* [Stated task]:
Answer these from the Dirichlet uncertainty text below:
(a) Which two metrics do papers such as Malinin & Gales (2018) treat as measures of total uncertainty?
(b) Following Depeweg et al. (2018), what two terms is the predictive entropy split into?
(c) What does the Dirichlet precision measure that makes it expected to be an epistemic uncertainty measure?

* [Reading text]:
# Preparation on Dirichlet - ICML 2021

Published:

## Context

Current metrics to measure in-domain and out-domain uncertainty include

• maximum class probability $MCP = \max_c p(y=c \vert \boldsymbol{x^*}; \hat{\boldsymbol{\theta}})$
• predictive entropy $\mathcal{H} \big [ p( y \vert \boldsymbol{x}, \hat{\boldsymbol{\theta}}) \big ]$
• mutual information $\mathcal{MI} \Big [y, \boldsymbol{\pi} \vert \boldsymbol{x^*}; \hat{\boldsymbol{\theta}} \Big ]$
• differential entropy $\mathcal{H} \big [ p( \boldsymbol{\pi} \vert \boldsymbol{x}, \hat{\boldsymbol{\theta}}) \big ]$
• Dirichlet precision $\alpha_0 = \sum_c \alpha_c$

In many papers (Malinin & Gales, 2018), they consider measures from the expected predictive categorical distribution $p(y \vert \boldsymbol{x^*}, \mathcal{D})$ as a mesure of total uncertainty. This includes MCP and predictive entropy.

Based on (Depeweg et al., 2018), they decompose the predictive entropy into two terms :

$\begin{equation} \underbrace{\mathcal{H} \Big [ \mathbb{E}_{p(\boldsymbol{\pi} \vert \boldsymbol{x^*}; \hat{\boldsymbol{\theta}})} \big [ p(y \vert \boldsymbol{\pi}) \big] \Big ]}_{\text{Total Uncertainty}} = \underbrace{\mathbb{E}_{p(\boldsymbol{\pi} \vert \boldsymbol{x^*}; \hat{\boldsymbol{\theta}})} \Big [ \mathcal{H} \big [ p(y \vert \boldsymbol{\pi}) \big] \Big]}_{\text{Expected Aleatoric Uncertainty}} + \underbrace{\mathcal{MI} \Big [y, \boldsymbol{\pi} \vert \boldsymbol{x^*}; \hat{\boldsymbol{\theta}} \Big ]}_{\text{Epistemic Uncertainty}} \end{equation}$

Consequently, mutual information is an epistemic uncertainty measure. Finally, Dirichlet precision is also expected to be an epistemic uncertainty measure as it measures the dispersion of the Dirichlet distribution on the simplex. The higher the epistemic uncertainty the higher we desire the dispersion to be.

* [Records provided]:
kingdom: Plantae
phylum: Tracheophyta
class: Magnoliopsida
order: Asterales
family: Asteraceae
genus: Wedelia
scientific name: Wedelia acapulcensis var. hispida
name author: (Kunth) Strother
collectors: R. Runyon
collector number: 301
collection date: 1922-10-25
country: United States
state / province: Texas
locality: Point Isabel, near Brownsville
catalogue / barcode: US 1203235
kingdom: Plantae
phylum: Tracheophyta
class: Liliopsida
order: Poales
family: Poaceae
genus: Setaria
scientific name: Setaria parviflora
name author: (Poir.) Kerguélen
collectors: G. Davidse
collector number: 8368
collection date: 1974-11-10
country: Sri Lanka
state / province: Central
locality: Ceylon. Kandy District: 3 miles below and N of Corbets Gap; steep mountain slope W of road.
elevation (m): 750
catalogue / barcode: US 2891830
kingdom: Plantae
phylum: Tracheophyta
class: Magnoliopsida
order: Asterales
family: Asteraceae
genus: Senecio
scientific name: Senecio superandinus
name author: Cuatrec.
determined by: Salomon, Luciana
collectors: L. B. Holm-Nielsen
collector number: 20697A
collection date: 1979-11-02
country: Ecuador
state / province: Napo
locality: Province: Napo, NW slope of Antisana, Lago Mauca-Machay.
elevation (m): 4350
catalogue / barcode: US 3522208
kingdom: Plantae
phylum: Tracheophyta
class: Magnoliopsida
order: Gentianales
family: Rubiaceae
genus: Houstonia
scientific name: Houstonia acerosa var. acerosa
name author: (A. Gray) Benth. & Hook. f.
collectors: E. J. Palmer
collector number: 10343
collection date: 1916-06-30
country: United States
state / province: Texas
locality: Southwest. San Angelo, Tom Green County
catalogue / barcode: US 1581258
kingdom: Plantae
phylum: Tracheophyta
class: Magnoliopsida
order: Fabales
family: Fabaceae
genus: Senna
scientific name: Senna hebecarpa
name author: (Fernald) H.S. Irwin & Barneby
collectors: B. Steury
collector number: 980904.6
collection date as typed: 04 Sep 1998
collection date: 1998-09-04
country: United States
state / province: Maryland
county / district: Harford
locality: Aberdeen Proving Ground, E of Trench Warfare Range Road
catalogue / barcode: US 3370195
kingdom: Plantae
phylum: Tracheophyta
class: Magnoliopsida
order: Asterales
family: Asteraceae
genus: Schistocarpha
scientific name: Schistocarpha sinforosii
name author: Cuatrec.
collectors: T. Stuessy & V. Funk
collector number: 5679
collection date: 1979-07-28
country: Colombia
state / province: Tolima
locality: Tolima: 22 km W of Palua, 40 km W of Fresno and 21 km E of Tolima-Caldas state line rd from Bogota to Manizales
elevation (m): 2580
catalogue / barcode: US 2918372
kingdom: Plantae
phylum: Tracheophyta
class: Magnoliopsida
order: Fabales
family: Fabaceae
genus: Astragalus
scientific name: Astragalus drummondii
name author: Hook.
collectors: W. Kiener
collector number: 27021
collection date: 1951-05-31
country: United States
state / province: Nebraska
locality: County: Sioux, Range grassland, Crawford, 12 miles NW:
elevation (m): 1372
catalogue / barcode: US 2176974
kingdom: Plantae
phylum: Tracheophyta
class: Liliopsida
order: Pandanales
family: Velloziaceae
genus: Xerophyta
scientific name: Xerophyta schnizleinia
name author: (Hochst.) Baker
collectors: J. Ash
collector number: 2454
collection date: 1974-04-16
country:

* [Solution for this problem]:
(a) Maximum class probability (MCP) and predictive entropy.
(b) Expected aleatoric uncertainty and epistemic uncertainty (the mutual information).
(c) The dispersion of the Dirichlet distribution on the simplex.